### REQUIRED WORK
Your answer should be one number: the count of lines in the data below that include "thresholds".

Content starts

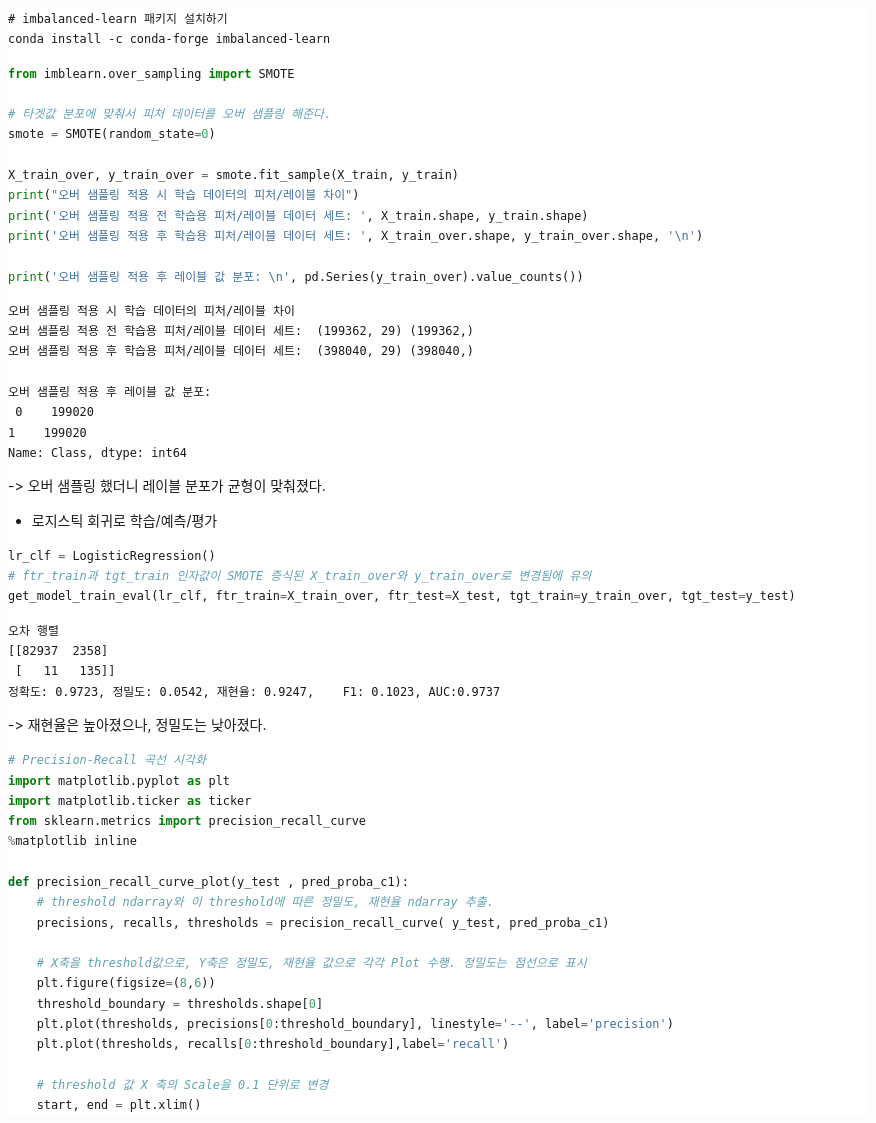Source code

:    ``````
   # imbalanced-learn 패키지 설치하기
   conda install -c conda-forge imbalanced-learn
   ``````

   ```python
   from imblearn.over_sampling import SMOTE
   
   # 타겟값 분포에 맞춰서 피처 데이터를 오버 샘플링 해준다.
   smote = SMOTE(random_state=0)
   
   X_train_over, y_train_over = smote.fit_sample(X_train, y_train)
   print("오버 샘플링 적용 시 학습 데이터의 피처/레이블 차이")
   print('오버 샘플링 적용 전 학습용 피처/레이블 데이터 세트: ', X_train.shape, y_train.shape)
   print('오버 샘플링 적용 후 학습용 피처/레이블 데이터 세트: ', X_train_over.shape, y_train_over.shape, '\n')
   
   print('오버 샘플링 적용 후 레이블 값 분포: \n', pd.Series(y_train_over).value_counts())
   ```

   ```
   오버 샘플링 적용 시 학습 데이터의 피처/레이블 차이
   오버 샘플링 적용 전 학습용 피처/레이블 데이터 세트:  (199362, 29) (199362,)
   오버 샘플링 적용 후 학습용 피처/레이블 데이터 세트:  (398040, 29) (398040,) 
   
   오버 샘플링 적용 후 레이블 값 분포: 
    0    199020
   1    199020
   Name: Class, dtype: int64
   ```

   -> 오버 샘플링 했더니 레이블 분포가 균형이 맞춰졌다.

   - 로지스틱 회귀로 학습/예측/평가

   ```python
   lr_clf = LogisticRegression()
   # ftr_train과 tgt_train 인자값이 SMOTE 증식된 X_train_over와 y_train_over로 변경됨에 유의
   get_model_train_eval(lr_clf, ftr_train=X_train_over, ftr_test=X_test, tgt_train=y_train_over, tgt_test=y_test)
   ```

   ```
   오차 행렬
   [[82937  2358]
    [   11   135]]
   정확도: 0.9723, 정밀도: 0.0542, 재현율: 0.9247,    F1: 0.1023, AUC:0.9737 
   ```

   -> 재현율은 높아졌으나, 정밀도는 낮아졌다.

   ```python
   # Precision-Recall 곡선 시각화
   import matplotlib.pyplot as plt
   import matplotlib.ticker as ticker
   from sklearn.metrics import precision_recall_curve
   %matplotlib inline
   
   def precision_recall_curve_plot(y_test , pred_proba_c1):
       # threshold ndarray와 이 threshold에 따른 정밀도, 재현율 ndarray 추출. 
       precisions, recalls, thresholds = precision_recall_curve( y_test, pred_proba_c1)
       
       # X축을 threshold값으로, Y축은 정밀도, 재현율 값으로 각각 Plot 수행. 정밀도는 점선으로 표시
       plt.figure(figsize=(8,6))
       threshold_boundary = thresholds.shape[0]
       plt.plot(thresholds, precisions[0:threshold_boundary], linestyle='--', label='precision')
       plt.plot(thresholds, recalls[0:threshold_boundary],label='recall')
       
       # threshold 값 X 축의 Scale을 0.1 단위로 변경
       start, end = plt.xlim()
   ```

Content ends

### COMPLETED TASK
4